[[ RECORDS PROVIDED open ]]

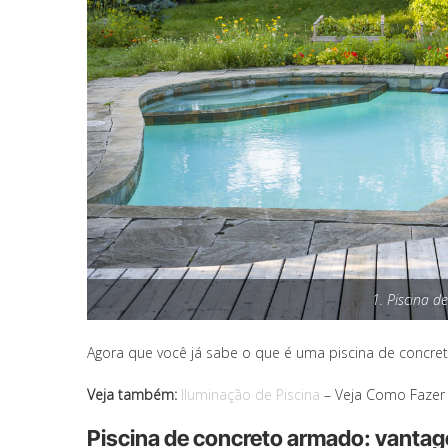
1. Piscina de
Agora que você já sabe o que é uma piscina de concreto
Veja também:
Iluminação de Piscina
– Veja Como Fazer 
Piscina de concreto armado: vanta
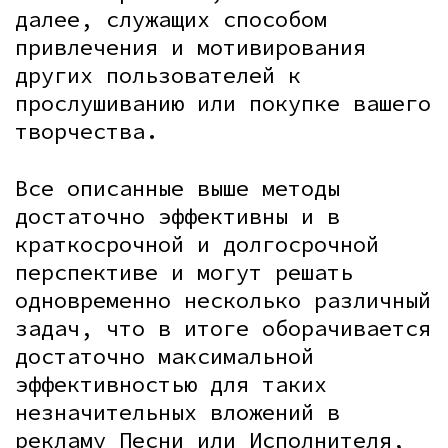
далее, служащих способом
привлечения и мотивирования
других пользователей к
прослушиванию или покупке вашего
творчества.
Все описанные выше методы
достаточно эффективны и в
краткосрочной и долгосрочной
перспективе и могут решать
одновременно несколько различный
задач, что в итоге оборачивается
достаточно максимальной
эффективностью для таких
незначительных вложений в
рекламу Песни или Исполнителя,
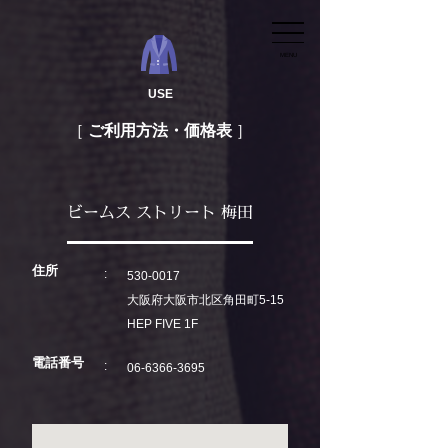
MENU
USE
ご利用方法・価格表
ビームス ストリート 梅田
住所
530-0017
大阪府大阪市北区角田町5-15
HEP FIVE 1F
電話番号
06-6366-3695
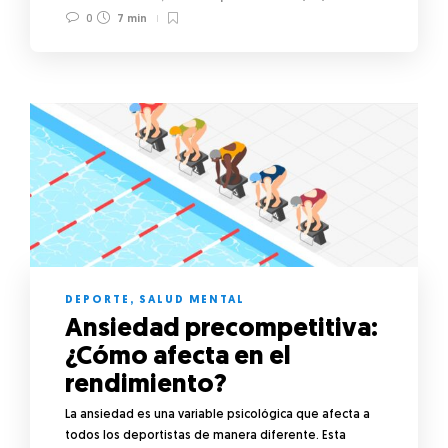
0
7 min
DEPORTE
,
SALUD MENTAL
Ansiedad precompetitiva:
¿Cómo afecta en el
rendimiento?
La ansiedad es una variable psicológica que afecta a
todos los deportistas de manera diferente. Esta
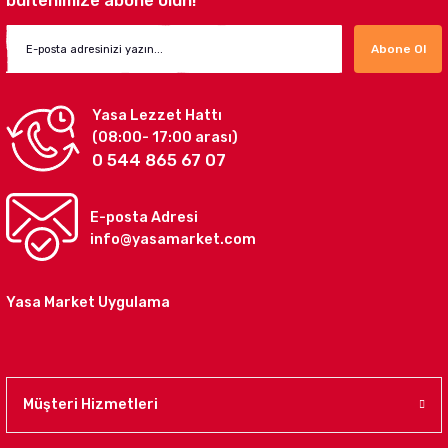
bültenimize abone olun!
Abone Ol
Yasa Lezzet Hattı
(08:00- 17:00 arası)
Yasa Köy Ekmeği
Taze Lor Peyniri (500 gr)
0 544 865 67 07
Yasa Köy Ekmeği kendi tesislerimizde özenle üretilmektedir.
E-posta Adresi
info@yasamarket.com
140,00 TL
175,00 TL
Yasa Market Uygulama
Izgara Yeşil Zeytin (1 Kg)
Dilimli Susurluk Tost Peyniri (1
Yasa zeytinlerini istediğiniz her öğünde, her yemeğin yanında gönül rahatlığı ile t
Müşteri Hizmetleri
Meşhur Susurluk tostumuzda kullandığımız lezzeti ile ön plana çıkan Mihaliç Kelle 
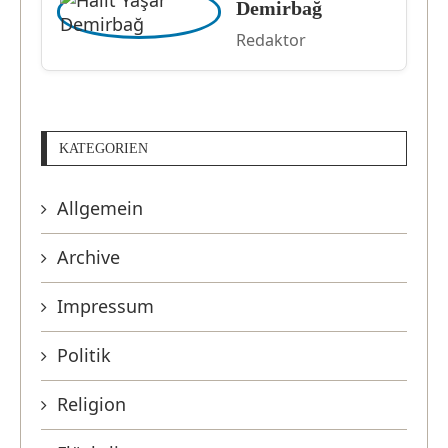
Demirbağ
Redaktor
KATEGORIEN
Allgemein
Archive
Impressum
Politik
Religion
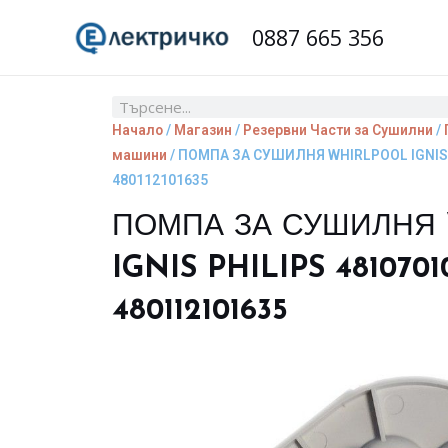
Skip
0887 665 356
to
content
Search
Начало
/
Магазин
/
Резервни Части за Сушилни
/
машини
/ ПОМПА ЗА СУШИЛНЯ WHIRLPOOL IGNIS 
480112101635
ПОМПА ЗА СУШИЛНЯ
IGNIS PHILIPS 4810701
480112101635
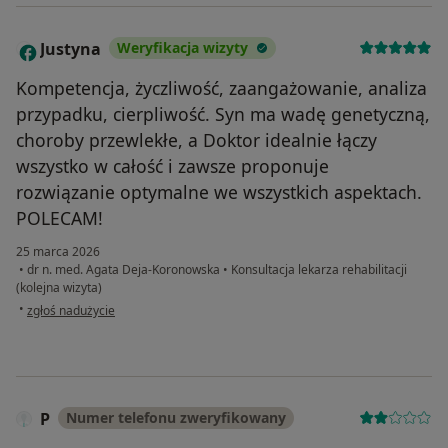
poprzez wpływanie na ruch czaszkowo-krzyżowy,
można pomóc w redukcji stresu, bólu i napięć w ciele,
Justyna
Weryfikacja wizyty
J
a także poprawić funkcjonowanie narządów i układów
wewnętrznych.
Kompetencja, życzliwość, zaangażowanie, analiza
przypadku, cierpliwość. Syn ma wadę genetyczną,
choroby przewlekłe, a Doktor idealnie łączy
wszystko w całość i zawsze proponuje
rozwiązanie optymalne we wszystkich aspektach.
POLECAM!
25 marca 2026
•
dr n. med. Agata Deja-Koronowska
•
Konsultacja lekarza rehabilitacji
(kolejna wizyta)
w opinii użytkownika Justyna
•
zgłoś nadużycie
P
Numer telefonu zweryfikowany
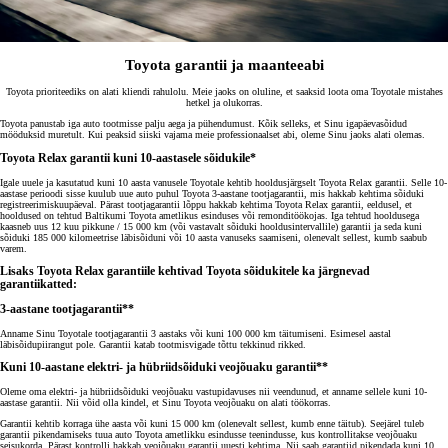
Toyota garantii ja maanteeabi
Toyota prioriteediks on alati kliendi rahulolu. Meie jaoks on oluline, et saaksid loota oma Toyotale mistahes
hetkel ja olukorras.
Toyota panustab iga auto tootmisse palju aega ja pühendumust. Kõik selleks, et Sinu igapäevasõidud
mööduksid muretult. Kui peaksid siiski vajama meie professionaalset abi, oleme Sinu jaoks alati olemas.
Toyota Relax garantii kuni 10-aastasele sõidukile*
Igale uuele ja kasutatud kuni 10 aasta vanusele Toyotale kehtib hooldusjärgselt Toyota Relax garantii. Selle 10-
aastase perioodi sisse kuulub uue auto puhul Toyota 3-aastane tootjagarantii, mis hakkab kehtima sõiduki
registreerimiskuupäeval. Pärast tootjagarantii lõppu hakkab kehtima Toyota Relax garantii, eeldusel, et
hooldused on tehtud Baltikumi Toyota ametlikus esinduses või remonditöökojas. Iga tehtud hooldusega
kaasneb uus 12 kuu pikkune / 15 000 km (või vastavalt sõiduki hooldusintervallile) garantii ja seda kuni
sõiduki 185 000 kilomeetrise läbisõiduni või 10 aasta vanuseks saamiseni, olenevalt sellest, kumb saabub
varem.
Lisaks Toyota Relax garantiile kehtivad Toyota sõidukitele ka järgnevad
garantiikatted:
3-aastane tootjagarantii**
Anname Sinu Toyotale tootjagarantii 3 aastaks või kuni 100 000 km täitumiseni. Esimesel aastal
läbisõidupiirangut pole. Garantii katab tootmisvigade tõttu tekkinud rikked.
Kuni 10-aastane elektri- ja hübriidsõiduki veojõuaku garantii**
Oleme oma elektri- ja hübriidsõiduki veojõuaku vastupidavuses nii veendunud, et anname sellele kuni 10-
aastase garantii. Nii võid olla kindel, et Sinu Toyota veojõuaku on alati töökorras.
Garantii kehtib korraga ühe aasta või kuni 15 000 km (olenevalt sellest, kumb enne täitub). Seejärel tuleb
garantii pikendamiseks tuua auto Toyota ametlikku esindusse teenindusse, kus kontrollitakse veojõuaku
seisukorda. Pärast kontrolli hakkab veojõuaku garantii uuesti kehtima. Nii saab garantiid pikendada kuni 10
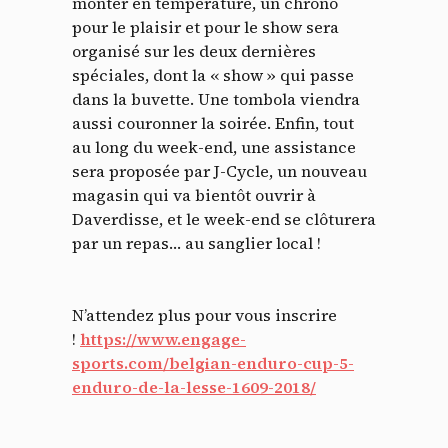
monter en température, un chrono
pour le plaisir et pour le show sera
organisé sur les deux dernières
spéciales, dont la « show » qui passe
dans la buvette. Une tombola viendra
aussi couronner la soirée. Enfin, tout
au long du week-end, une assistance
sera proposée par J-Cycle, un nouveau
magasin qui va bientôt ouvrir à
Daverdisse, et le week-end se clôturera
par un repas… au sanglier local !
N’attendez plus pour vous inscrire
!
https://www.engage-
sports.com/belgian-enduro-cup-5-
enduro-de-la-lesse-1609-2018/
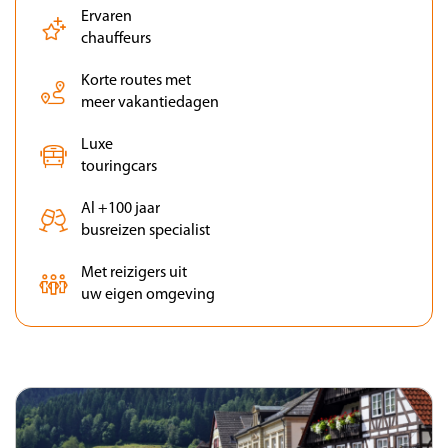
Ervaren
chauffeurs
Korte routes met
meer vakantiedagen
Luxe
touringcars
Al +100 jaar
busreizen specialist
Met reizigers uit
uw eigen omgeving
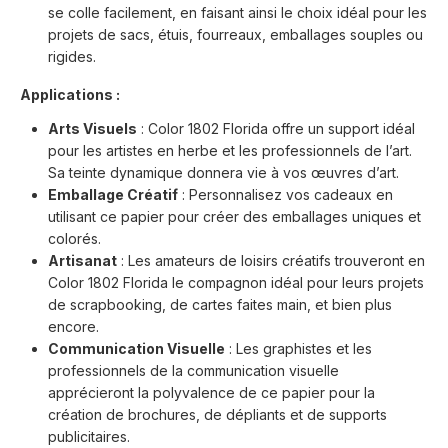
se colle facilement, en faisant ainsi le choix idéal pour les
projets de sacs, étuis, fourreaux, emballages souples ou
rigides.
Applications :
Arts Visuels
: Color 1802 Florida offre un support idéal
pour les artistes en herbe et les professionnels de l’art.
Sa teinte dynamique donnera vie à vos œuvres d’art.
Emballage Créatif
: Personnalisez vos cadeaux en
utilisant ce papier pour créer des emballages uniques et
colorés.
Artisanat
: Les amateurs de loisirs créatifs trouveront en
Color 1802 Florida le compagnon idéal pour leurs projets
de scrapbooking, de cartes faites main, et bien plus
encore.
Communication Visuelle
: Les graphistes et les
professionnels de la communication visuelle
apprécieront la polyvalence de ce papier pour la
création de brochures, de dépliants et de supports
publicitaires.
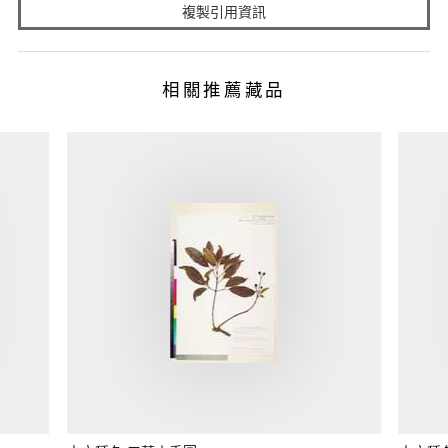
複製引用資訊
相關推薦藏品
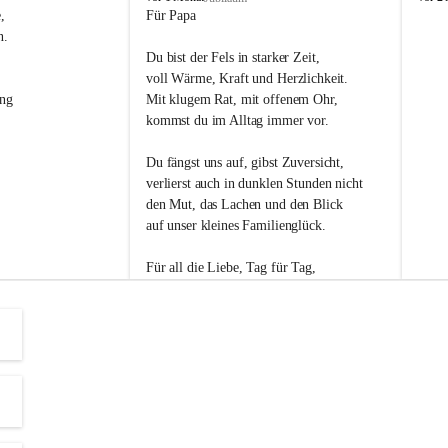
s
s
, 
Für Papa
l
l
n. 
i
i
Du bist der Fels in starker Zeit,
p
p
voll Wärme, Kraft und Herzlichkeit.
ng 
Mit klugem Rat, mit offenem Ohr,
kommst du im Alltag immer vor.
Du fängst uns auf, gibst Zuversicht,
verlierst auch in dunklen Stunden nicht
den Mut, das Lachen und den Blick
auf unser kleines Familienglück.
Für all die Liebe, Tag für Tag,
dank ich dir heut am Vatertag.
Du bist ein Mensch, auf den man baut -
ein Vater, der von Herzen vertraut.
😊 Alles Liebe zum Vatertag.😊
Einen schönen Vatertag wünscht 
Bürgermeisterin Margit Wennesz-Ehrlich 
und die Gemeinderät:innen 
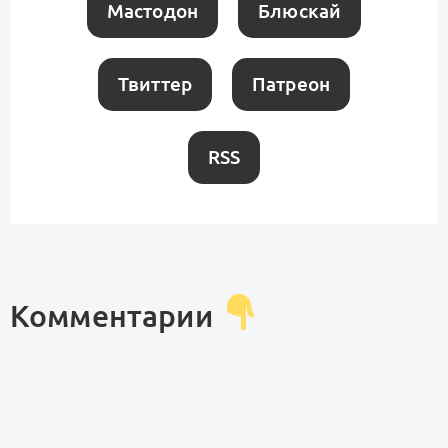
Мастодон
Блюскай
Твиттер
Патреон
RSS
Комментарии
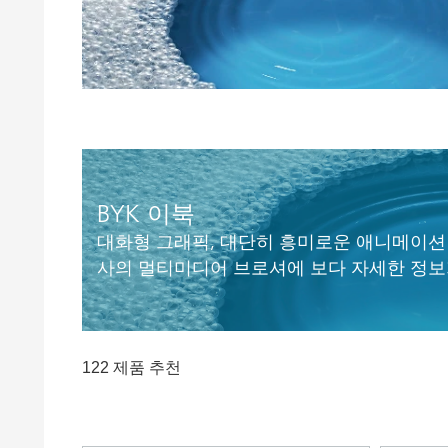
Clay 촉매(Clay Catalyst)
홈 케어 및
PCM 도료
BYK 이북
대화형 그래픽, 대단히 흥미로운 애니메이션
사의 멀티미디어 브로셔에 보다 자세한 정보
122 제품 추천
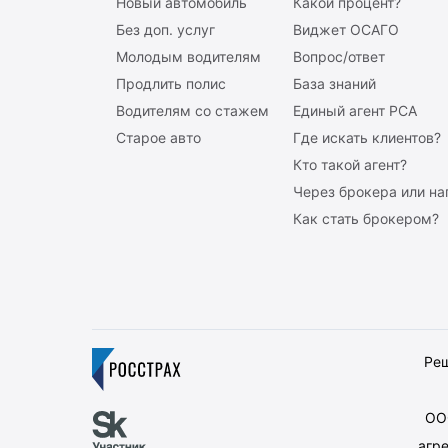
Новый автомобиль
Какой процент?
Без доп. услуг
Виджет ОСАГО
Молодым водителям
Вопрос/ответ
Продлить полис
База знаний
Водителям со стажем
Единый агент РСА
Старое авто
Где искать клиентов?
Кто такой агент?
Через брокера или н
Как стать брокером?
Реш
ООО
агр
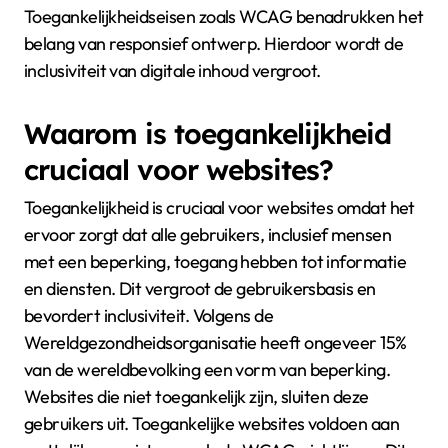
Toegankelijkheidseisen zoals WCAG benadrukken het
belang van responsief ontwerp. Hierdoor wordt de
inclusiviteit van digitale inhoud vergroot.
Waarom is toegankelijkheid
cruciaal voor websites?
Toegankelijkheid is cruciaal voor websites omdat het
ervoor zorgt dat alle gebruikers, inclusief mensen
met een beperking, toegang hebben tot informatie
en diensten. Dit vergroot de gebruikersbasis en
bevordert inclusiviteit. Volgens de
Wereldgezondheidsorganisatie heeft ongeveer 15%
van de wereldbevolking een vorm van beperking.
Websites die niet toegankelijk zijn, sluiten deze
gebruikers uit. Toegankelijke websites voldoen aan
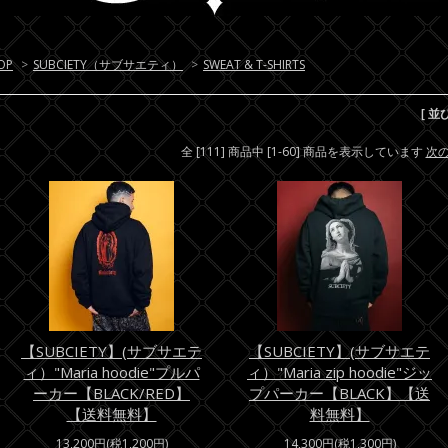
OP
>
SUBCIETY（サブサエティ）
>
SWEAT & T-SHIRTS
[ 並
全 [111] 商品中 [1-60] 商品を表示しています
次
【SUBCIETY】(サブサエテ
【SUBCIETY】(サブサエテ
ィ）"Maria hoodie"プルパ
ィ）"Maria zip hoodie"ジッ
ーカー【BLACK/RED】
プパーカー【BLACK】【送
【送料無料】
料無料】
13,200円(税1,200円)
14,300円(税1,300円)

[[ RECORDS PROVIDED closed ]]

**PROBLEM TO WORK ON:**
The required output is a verbatim repetition of the lines from the opening of the entries above through the line containing "(08:00- 17:00 arası)", inclusive, with no pictures and nothing else.

**WRITTEN SOLUTION:**
1. Piscina de
Agora que você já sabe o que é uma piscina de concreto
Veja também:
Iluminação de Piscina
– Veja Como Fazer 
Piscina de concreto armado: vanta
далее, служащих способом
привлечения и мотивирования
других пользователей к
прослушиванию или покупке вашего
творчества.
Все описанные выше методы
достаточно эффективны и в
краткосрочной и долгосрочной
перспективе и могут решать
одновременно несколько различный
задач, что в итоге оборачивается
достаточно максимальной
эффективностью для таких
незначительных вложений в
рекламу Песни или Исполнителя,
MENU
USE
ご利用方法・価格表
ビームス ストリート 梅田
住所
530-0017
大阪府大阪市北区角田町5-15
HEP FIVE 1F
電話番号
06-6366-3695
0
7 min
DEPORTE
,
SALUD MENTAL
Ansiedad precompetitiva:
¿Cómo afecta en el
rendimiento?
La ansiedad es una variable psicológica que afecta a
todos los deportistas de manera diferente. Esta
bültenimize abone olun!
Abone Ol
Yasa Lezzet Hattı
(08:00- 17:00 arası)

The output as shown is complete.